6. Azure Machine Learning Studio
If we want to use a drag-and-drop interface with an end-to-end platform, we can use Azure ML. At this point, it’s clear that one of the biggest challenges when building a model is to define which features are relevant, and how the data should be represented.
This platform comes with an automated machine learning strategy in which feature engineering is already implemented together with algorithm selection and hyperparameter tuning. All of these resources, combined with the built-in DevOps, make it possible to have fast prototyping and deployment.
We can also work in a lower level of abstraction, with more flexibility to our projects, by integrating with open-source frameworks such as ONNX, TensorFlow, and Pytorch, as well as using IDE’s Jupyter Notebooks. In addition, we can set our tools in Python or R to work with Azure ML Studio.
Similar to Amazon ML, this service limits the number of resources we can use in its free version.
7. Google ML Kit
Google developed the ML Kit to provide us with tools to easily integrate neural networks into Android and IOS applications. This kit is like a mobile SDK for developers with different experience levels in Machine Learning. For instance, we can implement a face detection app with just a few lines of code. If we need to, we can also use low-level APIs to customize the neural network’s architecture.
Importantly, if we use cloud-based APIs, we can also use Google Cloud’s powerful and reliable machine learning technology. Furthermore, we can develop offline, on-device apps to work without an internet connection, as the whole software will use the device’s memory and processor.
There are two main APIs.

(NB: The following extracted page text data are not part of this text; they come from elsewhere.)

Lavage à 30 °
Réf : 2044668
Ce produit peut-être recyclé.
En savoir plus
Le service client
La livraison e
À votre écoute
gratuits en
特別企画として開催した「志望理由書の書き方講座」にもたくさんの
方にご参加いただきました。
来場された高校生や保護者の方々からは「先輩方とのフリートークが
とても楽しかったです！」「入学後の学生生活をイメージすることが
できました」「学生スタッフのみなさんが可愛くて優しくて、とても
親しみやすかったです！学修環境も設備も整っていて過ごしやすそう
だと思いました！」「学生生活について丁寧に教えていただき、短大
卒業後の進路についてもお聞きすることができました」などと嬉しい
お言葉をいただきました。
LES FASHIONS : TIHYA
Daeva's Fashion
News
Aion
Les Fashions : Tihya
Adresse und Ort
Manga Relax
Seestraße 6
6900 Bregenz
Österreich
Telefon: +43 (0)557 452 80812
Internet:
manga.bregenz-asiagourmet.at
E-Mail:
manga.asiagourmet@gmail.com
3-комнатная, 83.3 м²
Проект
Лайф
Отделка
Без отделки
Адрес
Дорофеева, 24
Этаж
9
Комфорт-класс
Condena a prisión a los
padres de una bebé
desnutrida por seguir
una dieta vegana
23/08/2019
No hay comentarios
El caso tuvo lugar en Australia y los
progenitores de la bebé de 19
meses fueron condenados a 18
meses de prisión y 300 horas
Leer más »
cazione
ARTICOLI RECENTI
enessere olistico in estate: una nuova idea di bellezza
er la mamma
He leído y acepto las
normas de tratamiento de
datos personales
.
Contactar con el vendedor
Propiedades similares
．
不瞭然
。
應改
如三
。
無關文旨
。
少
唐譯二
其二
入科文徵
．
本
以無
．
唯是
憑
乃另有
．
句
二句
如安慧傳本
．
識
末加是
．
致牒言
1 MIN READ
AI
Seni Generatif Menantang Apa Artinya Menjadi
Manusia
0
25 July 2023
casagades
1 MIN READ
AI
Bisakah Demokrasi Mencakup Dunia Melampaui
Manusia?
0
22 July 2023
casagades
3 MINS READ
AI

Vision API is for image labeling, text recognition, object detection, and other vision-related applications. Natural Language API is for translation and reply suggestions.
As we would be developing mobile applications, it’s not necessary to be an expert in neural networks, though it is required to have some knowledge in this area.
8. Conclusion
In this article, we learned that our previous experience and preferred programming language greatly influence our choice of ML technology. This, along with our desired flexibility in the process of developing a model, allows us to choose correctly.
If our background doesn’t include any of the languages mentioned, we can also use high-level tools that can be integrated into our software without dealing with code specificity.
Finally, knowing the basics of Artificial Intelligence will expand our range of frameworks and tools, as we’ll know how to adjust the hyperparameters to obtain faster, but still accurate training.